Angelo Mathews branded Shakib Al Hasan’s actions “disgraceful” and accused the Bangladesh captain and his team of bringing the game into disrepute following the Sri Lanka all-rounder’s contentious dismissal in their Cricket World Cup match on Monday.
Mathews suffered the dubious honour of becoming the first player to be timed out in international cricket after Shakib appealed he was not ready to face the first delivery within the required two minutes after coming out to bat at No 6 during Sri Lanka’s innings, due to the strap on his helmet being broken.
The 36-year-old was subsequently given out by on-field umpires Marais Erasmus and Richard Illingworth, with Sri Lanka going on to lose to Bangladesh by three wickets in Delhi to end their hopes of reaching the semi-finals, and Mathews lashed out at Shakib in his post-match press conference.
“I had two minutes to get to the crease and get myself ready, which I did, and it was an equipment malfunction,” Mathews, who remonstrated with the umpires and Shakib before departing the field, said.
“I don’t know where the common sense went because it’s obviously disgraceful from Shakib and Bangladesh.
“If they want to play cricket like that and stoop down to that level, I think there is something wrong drastically. I still had, after my helmet broke off, five more seconds to go, and the umpires have also said to our coaches they didn’t see my helmet breaking – I was asking for my helmet there.

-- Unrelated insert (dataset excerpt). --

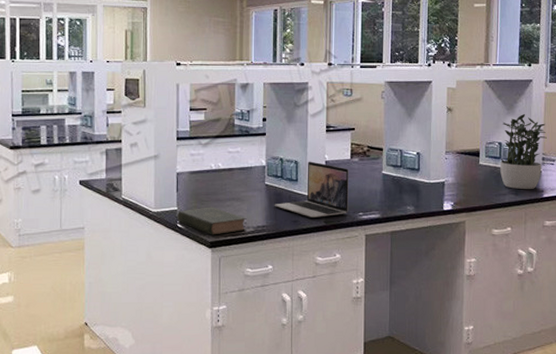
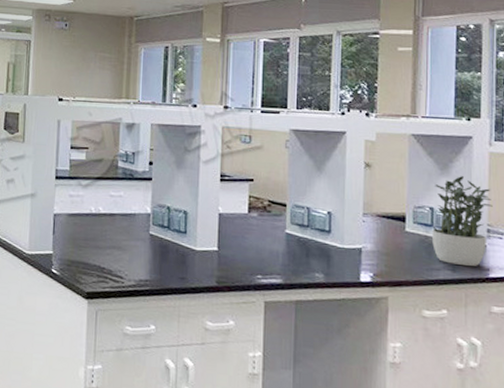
book: present [176,207,247,235] -> none [51,253,128,286]
laptop: present [274,161,349,218] -> none [159,212,246,277]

“I’m not talking about Mankading or obstructing the field, this is just pure common sense and bringing the game into disrepute – it’s absolutely disgraceful.”
The MCC’s Laws of Cricket state a batter must be ready to face the first delivery within three minutes but the ICC playing conditions for the Cricket World Cup, which supersede the laws, stipulate that it is two minutes.
Shakib, who was named player of the match after striking 82 from 65 balls to go with 2-57 in Sri Lanka’s innings as Bangladesh chased down the victory target of 280 with 53 balls to spare, was unrepentant.
The skipper revealed he decided to appeal for Mathews to be timed out after being alerted to how long he had taken by one of his Bangladesh team-mates.
“One of our fielders came to me and said that if I appealed, he would be out,” Shakib said. “The umpire asked me if I was serious. It’s in the laws, I don’t know if it’s right or wrong.
“I felt like I was at war – whatever I had to do, I did it. There will be debates; today that [Mathews being timed out] helped, I won’t deny that.”
That was not a view shared by Mathews though, who went on to add he believed the decision to appeal lacked common sense.
“You need to respect people who respect us,” Mathews said. “They have to respect the game itself.
“We’re all ambassadors of this game, including the umpires. So, if you don’t respect and don’t use your common sense, what more can you ask for?”